As much an M movie as a Bond flick, Skyfall benefits from putting Dame Judi Dench front and centre to make this one of the best Bond films of recent times
“Well, I suppose I see a different world than you do and the truth is that what I see frightens me”
One of the best aspects of Bond in the Daniel Craig era has been the introduction of actual consequences for people. We’re not dealing with total realism to be sure, but rather a thoughtfulness that is too rarely seen in the action genre. Written by John Logan and directed by Sam Mendes, Skyfall is a masterful entry in the Bond canon, playing out the complex relationship between Bond and Judi Dench’s steely M right through to its devastating end.
Delving into both of their pasts and hauling them up to account, the notion of personal vengeance as all-encompassing motive is far more effective than the fate of the Bolivian water supply. And Javier Bardem’s Silva is one of the most genuinely chilling villains for that very reason, his cyberterrorist truly compelling in his psychopathy – that climactic scene in the chapel is simply stunning on all levels.
It’s not perfect: the queer-baiting, sorely underusing Helen McCrory in just one scene, and all the business on the tube is ridiculous (it’s rush hour in the station but the train that crashes is somehow empty? And you can’t slide down the escalators like they do, there’s things in the way. And yes, I know it is a film, hehe). But I’m picking at small things cos I can – the new Q is introduced perfectly (all credit to Ben Whishaw) and ultimately, it’s just a great film, never mind a great Bond film.
Rather pleasingly, the biggest Bond girl here is Dench’s M. Bérénice Marlohe’s Sévérine duly fulfils the getting shagged by 007 then killed because of it role, and Naomie Harris’ Moneypenny gets in on the act with some sexy shaving. But as mentioned above, it is almost as much M’s movie as Bond’s and Dench rises to the challenge with her customary excellence, following her intriguing chemistry with her underling right through to the bitter end.

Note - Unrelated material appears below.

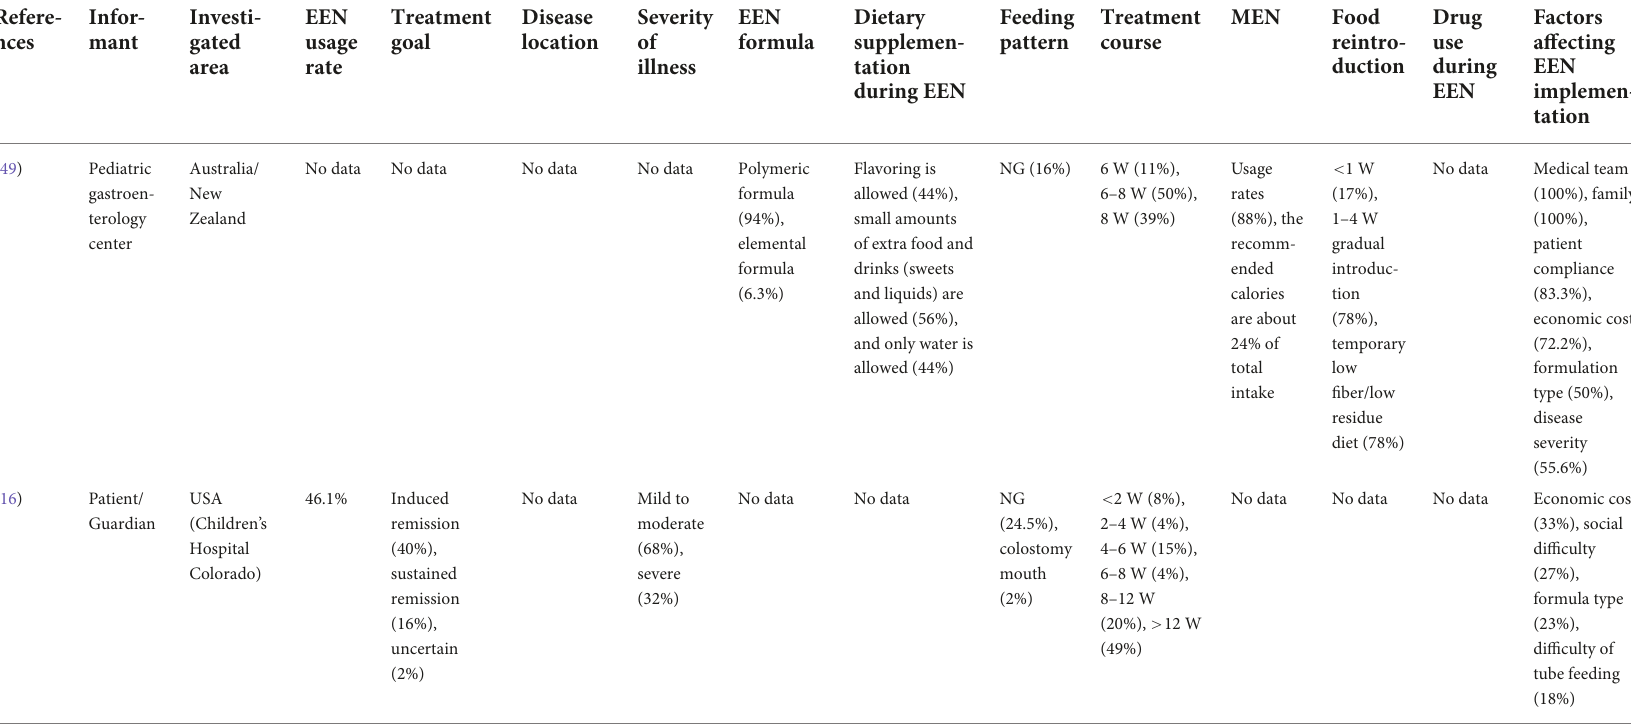
TABLE 1 Global questionnaire survey on exclusive enteral nutrition (EEN) implementation of inflammatory bowel disease (IBD)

It will come as no surprise to those who know me that I fricking love Adele’s ‘Skyfall’. Written with Paul Epworth, it breaks with the dour male focus that have characterised Craig’s movies thus far and it does so in grand style. Easily singable lyrics that don’t really mean anything attached to an utterly moreish melody that soars. Old-school Bond crooning of the best measure.